§ **Data extracts**:
........
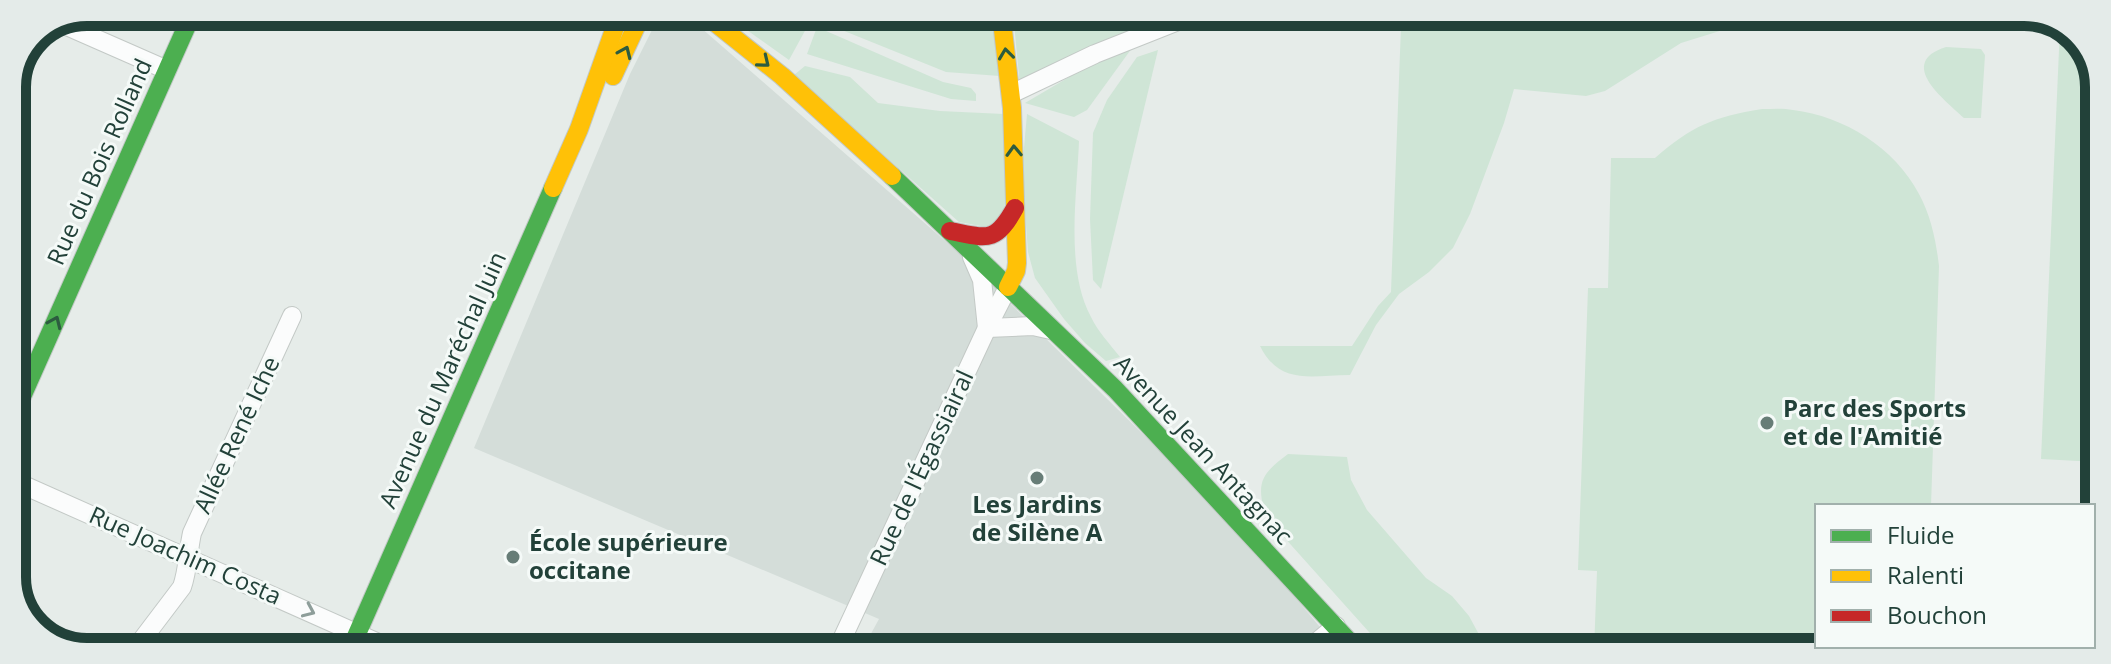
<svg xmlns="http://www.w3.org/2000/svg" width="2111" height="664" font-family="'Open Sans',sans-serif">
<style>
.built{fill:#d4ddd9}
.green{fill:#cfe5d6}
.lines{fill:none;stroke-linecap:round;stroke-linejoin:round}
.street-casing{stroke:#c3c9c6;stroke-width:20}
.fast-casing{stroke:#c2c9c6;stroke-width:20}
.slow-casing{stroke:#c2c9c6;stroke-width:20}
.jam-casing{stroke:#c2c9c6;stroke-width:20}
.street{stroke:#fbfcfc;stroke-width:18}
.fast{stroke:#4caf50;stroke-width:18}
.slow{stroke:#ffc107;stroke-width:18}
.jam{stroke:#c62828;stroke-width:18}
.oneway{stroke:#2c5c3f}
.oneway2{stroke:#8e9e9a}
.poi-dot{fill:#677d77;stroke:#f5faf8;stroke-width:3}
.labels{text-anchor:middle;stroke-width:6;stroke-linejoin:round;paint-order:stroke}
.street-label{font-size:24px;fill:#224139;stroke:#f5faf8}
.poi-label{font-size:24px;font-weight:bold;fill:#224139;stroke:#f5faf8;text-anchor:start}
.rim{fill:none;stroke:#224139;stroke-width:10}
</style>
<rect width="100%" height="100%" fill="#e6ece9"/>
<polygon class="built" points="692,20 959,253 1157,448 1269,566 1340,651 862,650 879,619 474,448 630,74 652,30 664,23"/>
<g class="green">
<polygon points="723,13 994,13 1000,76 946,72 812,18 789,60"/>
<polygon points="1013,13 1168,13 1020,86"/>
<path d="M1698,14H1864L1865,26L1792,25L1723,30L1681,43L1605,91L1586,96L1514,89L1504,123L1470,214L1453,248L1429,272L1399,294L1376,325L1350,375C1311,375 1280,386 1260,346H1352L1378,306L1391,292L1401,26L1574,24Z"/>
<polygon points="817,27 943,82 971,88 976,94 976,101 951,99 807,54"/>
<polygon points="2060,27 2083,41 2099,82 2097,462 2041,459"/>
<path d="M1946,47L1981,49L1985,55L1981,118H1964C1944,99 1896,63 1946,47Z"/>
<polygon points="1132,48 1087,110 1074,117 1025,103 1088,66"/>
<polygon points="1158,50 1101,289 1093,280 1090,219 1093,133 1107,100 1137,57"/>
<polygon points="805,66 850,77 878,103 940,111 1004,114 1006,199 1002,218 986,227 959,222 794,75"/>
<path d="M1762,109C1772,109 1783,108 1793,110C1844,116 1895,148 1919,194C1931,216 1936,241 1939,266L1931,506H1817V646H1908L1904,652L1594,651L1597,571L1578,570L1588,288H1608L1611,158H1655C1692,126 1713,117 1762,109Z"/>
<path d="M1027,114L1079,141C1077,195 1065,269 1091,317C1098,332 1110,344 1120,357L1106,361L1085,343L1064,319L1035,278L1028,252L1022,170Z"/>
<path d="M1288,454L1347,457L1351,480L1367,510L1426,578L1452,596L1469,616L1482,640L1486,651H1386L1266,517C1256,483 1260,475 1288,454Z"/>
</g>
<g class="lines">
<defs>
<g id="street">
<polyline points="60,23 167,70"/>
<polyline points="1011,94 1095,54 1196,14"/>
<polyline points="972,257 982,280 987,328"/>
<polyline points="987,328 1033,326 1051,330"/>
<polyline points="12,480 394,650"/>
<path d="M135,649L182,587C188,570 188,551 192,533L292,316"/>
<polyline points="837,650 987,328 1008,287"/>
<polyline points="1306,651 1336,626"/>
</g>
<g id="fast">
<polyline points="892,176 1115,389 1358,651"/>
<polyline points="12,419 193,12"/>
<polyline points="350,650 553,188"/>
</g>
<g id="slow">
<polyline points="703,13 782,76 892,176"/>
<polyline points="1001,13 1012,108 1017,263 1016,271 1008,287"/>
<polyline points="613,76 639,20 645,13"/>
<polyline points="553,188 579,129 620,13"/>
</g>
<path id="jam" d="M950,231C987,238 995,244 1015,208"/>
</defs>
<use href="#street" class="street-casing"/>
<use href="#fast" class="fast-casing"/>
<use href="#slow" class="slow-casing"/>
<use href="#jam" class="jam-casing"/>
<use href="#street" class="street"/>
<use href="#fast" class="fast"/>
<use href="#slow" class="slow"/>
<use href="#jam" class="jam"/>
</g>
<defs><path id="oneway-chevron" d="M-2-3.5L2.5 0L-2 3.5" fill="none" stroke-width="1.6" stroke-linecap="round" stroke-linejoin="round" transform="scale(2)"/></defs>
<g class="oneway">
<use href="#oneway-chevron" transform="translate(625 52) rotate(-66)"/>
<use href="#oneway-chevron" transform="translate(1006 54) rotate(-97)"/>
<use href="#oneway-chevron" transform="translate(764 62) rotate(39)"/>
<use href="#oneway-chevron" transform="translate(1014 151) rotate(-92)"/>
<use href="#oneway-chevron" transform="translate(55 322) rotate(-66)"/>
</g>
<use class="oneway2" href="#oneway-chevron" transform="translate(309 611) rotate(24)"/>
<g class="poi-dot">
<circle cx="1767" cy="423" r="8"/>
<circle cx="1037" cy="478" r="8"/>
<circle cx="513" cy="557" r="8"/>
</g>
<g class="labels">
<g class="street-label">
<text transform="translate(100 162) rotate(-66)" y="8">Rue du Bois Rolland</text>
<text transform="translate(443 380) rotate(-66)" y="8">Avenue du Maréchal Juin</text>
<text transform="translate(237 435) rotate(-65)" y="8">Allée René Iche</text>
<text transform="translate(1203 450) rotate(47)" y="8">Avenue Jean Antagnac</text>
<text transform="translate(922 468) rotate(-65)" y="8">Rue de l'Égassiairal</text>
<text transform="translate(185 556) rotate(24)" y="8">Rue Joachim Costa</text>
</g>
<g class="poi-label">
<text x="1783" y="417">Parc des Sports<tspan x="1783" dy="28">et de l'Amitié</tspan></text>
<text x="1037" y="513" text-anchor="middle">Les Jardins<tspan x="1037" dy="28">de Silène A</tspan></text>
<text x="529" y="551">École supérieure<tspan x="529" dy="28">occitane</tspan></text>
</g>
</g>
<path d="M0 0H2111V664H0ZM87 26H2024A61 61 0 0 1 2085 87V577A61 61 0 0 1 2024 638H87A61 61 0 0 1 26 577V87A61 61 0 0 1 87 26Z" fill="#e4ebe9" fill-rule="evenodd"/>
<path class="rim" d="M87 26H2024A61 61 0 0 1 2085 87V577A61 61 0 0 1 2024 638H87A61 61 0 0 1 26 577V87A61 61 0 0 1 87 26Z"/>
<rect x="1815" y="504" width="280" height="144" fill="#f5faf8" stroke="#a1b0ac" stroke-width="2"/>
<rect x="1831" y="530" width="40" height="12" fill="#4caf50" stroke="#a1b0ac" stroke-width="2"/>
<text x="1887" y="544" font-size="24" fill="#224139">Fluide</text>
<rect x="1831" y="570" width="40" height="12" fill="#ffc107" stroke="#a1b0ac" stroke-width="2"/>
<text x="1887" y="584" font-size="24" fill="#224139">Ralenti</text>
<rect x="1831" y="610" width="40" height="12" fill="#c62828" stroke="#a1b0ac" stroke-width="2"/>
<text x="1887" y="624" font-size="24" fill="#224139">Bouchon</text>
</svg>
........
Pick out every line above that contains the word "labels" and copy it.

.labels{text-anchor:middle;stroke-width:6;stroke-linejoin:round;paint-order:stroke}
<g class="labels">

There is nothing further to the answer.